SHORT PROBLEM: Present the records from the very start through the line containing "That is 6:52", both ends included, as a Markdown table. Use a column named Row for the row number and a column named Text for the line, and leave out any blank lines.

------------------------------------------------------------------------

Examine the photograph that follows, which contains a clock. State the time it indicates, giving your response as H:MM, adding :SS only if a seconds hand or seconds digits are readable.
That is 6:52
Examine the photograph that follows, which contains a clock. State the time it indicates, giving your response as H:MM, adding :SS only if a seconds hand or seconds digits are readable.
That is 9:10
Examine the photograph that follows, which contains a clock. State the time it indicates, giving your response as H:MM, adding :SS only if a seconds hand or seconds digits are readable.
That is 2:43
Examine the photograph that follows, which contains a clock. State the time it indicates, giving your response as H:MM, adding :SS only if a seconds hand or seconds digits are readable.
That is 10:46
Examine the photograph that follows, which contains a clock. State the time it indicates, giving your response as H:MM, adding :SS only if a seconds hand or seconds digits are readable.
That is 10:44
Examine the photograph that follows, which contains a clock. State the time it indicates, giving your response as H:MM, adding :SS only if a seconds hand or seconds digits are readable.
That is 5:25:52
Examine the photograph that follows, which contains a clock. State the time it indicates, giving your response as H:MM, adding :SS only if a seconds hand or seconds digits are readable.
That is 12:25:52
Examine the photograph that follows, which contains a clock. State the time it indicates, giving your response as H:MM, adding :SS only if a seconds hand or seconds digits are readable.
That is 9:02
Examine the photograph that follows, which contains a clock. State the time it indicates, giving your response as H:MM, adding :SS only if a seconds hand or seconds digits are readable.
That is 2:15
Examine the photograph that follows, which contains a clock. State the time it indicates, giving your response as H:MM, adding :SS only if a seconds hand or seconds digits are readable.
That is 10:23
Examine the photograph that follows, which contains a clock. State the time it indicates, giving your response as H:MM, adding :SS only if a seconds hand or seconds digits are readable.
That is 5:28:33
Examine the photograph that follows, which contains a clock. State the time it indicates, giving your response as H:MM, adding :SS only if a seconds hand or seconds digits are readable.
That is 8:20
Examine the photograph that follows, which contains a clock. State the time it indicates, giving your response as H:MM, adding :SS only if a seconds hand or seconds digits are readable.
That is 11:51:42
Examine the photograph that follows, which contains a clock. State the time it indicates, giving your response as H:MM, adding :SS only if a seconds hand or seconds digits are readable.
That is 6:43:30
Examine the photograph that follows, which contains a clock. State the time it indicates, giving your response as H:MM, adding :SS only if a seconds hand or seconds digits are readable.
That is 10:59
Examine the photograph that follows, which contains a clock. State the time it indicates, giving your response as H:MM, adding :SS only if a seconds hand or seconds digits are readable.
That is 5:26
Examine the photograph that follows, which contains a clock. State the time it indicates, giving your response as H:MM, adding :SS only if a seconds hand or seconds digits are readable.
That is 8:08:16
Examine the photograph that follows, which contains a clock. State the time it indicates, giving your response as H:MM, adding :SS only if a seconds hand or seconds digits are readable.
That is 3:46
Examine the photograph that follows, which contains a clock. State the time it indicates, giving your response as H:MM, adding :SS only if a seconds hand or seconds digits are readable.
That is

------------------------------------------------------------------------

WRITTEN SOLUTION:
| Row | Text |
|---|---|
| 1 | Examine the photograph that follows, which contains a clock. State the time it indicates, giving your response as H:MM, adding :SS only if a seconds hand or seconds digits are readable. |
| 2 | That is 6:52 |